### Source data:

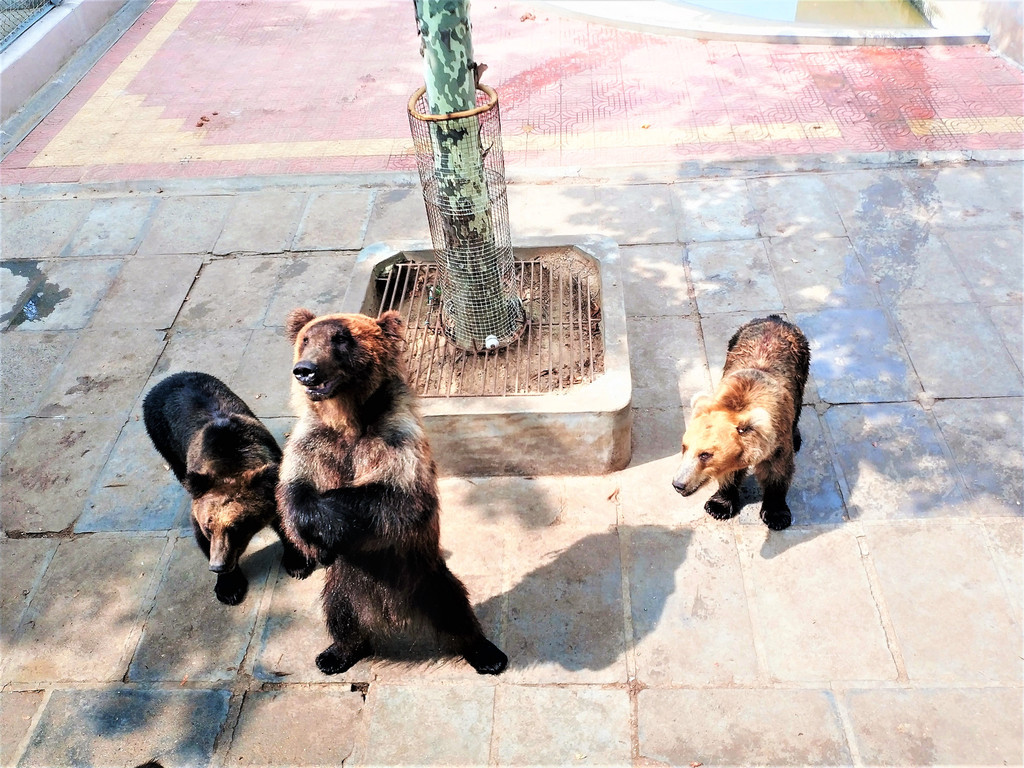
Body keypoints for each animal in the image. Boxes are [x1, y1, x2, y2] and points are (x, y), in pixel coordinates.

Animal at [278, 309, 509, 675]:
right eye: (306, 339)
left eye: (341, 339)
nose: (305, 370)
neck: (348, 420)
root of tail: (391, 610)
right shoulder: (312, 444)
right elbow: (295, 495)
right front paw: (316, 542)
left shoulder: (395, 438)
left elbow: (397, 499)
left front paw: (329, 525)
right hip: (345, 583)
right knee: (341, 616)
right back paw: (335, 654)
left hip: (427, 575)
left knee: (456, 609)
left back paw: (487, 653)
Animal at [675, 315, 811, 532]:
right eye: (684, 447)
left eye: (705, 454)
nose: (678, 484)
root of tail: (775, 318)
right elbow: (730, 474)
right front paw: (719, 506)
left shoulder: (778, 440)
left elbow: (777, 471)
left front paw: (776, 515)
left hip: (801, 367)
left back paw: (797, 436)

### Assigned task:
If you see a picture in the listing, skip it while copying everything else exactly.

### Written answer:
Body keypoints for each animal in the image. Boxes are [x1, y1, x2, y2] and points are (x, y), in pixel coordinates.

Animal at [278, 309, 509, 675]:
right eye: (306, 339)
left eye: (341, 339)
nose: (305, 370)
neck: (348, 420)
root of tail: (391, 610)
right shoulder: (312, 444)
right elbow: (295, 495)
right front paw: (316, 542)
left shoulder: (395, 438)
left elbow: (397, 499)
left front paw: (329, 525)
right hip: (345, 583)
right knee: (341, 616)
right back paw: (335, 654)
left hip: (427, 575)
left knee: (456, 609)
left back paw: (487, 653)
Animal at [675, 315, 811, 532]:
right eye: (684, 447)
left eye: (705, 454)
nose: (678, 484)
root of tail: (775, 318)
right elbow: (730, 474)
right front paw: (719, 506)
left shoulder: (778, 440)
left elbow: (777, 471)
left front paw: (776, 515)
left hip: (801, 367)
left back paw: (797, 436)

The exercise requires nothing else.